• **Document segment**:
- Opening Delimiter -
Unless otherwise defined, the terms used herein have the same meaning as commonly understood by one of ordinary skill in the art encompassing the general inventive concepts. The terminology used herein is for describing exemplary embodiments of the general inventive concepts only and is not intended to be limiting of the general inventive concepts. As used in the description of the general inventive concepts and the appended claims, the singular forms “a,” “an,” and “the” are intended to include the plural forms as well, unless the context clearly indicates otherwise.

Referring now to the drawings, FIGS. 1-3 illustrate an exemplary embodiment of a submerged combustion melting system 90. The system 90 includes a melter 100 having a hollow housing 102 that defines a melt chamber 104 (see FIG. 3). The housing 102 may be formed in a variety of ways, such as for example different shapes and sizes. In the illustrated exemplary embodiment, the housing 102 is generally box-shaped. The housing 102 includes a floor 106 and a roof 108 spaced apart from and generally parallel to the floor. The housing 102 also includes a first sidewall 110 extending between the floor and the roof, a second sidewall 112 spaced apart from the first sidewall and extending between the floor and the roof, a third sidewall 114 extending between the first and second sidewalls 110, 112, and a fourth sidewall 116 extending between the first and second sidewalls 110, 112. The first sidewall 110 includes a first tapered portion 120 adjacent the roof 108, and the second sidewall 112 includes a second tapered portion 122 adjacent the roof 108 and opposite the first tapered portion.
- Closing Delimiter -
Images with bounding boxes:
- Opening Delimiter -
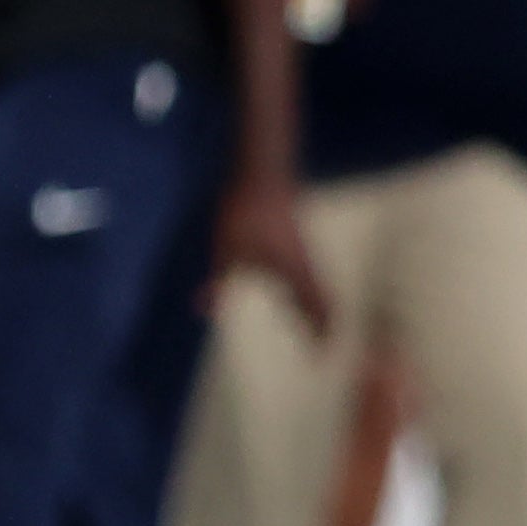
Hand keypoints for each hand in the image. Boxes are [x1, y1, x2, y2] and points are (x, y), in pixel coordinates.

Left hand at [217, 180, 331, 336]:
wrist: (264, 173)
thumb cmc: (248, 213)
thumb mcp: (228, 251)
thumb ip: (219, 282)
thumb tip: (203, 309)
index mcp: (295, 274)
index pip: (315, 309)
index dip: (319, 331)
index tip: (321, 352)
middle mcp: (305, 265)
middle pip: (322, 299)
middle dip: (321, 321)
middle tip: (323, 340)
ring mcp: (303, 249)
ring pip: (317, 283)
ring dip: (317, 303)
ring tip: (312, 319)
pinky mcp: (295, 237)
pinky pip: (307, 270)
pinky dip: (307, 285)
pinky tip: (294, 284)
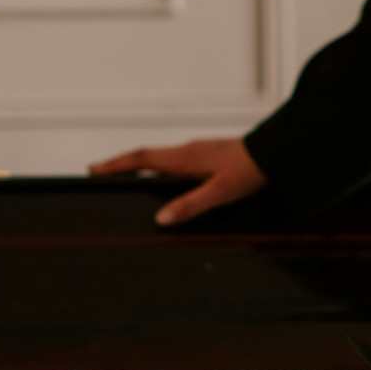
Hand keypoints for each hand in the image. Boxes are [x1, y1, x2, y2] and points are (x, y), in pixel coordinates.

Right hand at [88, 138, 267, 225]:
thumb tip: (162, 218)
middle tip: (100, 173)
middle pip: (145, 156)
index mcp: (184, 158)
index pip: (141, 159)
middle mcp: (187, 151)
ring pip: (160, 158)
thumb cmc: (251, 170)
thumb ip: (190, 205)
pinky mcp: (208, 156)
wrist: (277, 152)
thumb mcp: (220, 192)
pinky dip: (159, 168)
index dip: (115, 165)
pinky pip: (174, 161)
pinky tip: (164, 180)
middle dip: (121, 165)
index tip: (94, 169)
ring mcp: (197, 152)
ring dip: (140, 166)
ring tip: (125, 177)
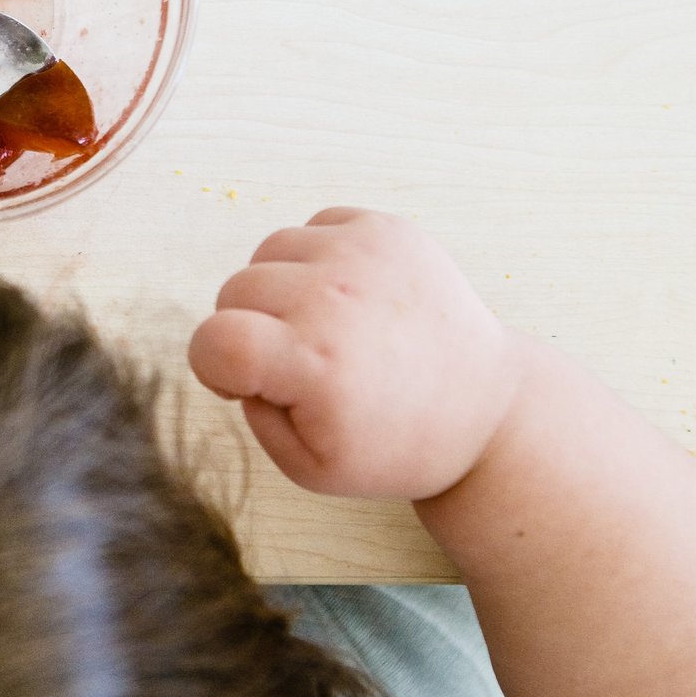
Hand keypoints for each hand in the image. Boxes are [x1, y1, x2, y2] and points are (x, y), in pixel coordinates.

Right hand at [188, 208, 526, 500]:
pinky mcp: (386, 230)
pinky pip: (311, 228)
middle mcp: (336, 298)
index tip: (241, 382)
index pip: (212, 340)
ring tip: (321, 326)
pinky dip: (315, 260)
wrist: (483, 408)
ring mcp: (363, 254)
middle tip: (293, 362)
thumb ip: (252, 413)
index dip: (212, 366)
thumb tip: (235, 358)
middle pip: (233, 290)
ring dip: (278, 289)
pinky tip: (347, 298)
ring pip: (267, 252)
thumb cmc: (394, 445)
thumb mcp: (309, 468)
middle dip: (246, 329)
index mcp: (315, 365)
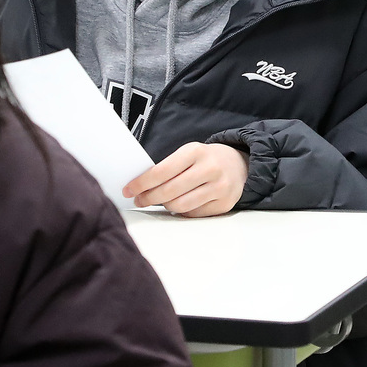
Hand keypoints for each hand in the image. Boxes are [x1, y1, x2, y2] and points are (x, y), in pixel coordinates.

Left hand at [124, 142, 247, 216]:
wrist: (238, 164)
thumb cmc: (205, 159)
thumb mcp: (188, 153)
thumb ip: (168, 167)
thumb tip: (140, 186)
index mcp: (196, 152)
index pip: (162, 171)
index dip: (142, 183)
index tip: (128, 190)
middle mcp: (210, 169)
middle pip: (169, 192)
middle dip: (149, 198)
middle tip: (140, 199)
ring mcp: (220, 188)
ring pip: (180, 206)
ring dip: (165, 205)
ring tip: (161, 200)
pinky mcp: (224, 204)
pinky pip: (193, 214)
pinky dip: (182, 211)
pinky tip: (180, 203)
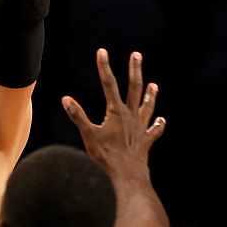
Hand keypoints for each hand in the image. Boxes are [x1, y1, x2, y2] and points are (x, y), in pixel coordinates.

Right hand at [62, 49, 165, 179]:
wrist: (127, 174)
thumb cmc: (106, 156)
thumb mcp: (88, 135)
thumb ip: (78, 116)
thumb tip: (65, 99)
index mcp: (116, 112)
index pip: (109, 84)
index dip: (104, 67)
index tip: (102, 52)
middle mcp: (131, 116)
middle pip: (134, 88)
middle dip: (134, 70)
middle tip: (136, 55)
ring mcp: (141, 128)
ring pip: (147, 106)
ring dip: (150, 95)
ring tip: (154, 85)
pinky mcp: (146, 141)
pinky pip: (154, 131)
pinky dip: (158, 125)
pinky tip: (161, 120)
- Closing Delimiter -
• **Exercise set**:
A - According to the melting system passage, what shape is housing 102 in the illustrated embodiment?
B - List every sidewall of housing 102 named in the melting system passage, with its reference number.
C - Continue the melting system passage after its last sentence.

• **Solved problems**:
A - It is generally box-shaped.

B - First sidewall 110, second sidewall 112, third sidewall 114, fourth sidewall 116

C -
The sidewalls 110, 112, 114, 116, the floor 106, and/or the roof 108 may be made of any materials suitable to withstand the environment inside the melter 100. In one exemplary embodiment, the sidewalls 110, 112, 114, 116, the floor 106, and/or the roof 108 are water-cooled steel walls. In one exemplary embodiment, the sidewalls 110, 112, 114, 116, the floor 106, and/or the roof 108 include refractory material attached to or otherwise interfaced with an inner surface thereof. In the exemplary embodiment of FIGS. 1-3, the housing 102 has a width W, a length L, and a height H. In the illustrated exemplary embodiment, the length L is greater than the width W, and the length extends along a longitudinal axis A (FIG. 2).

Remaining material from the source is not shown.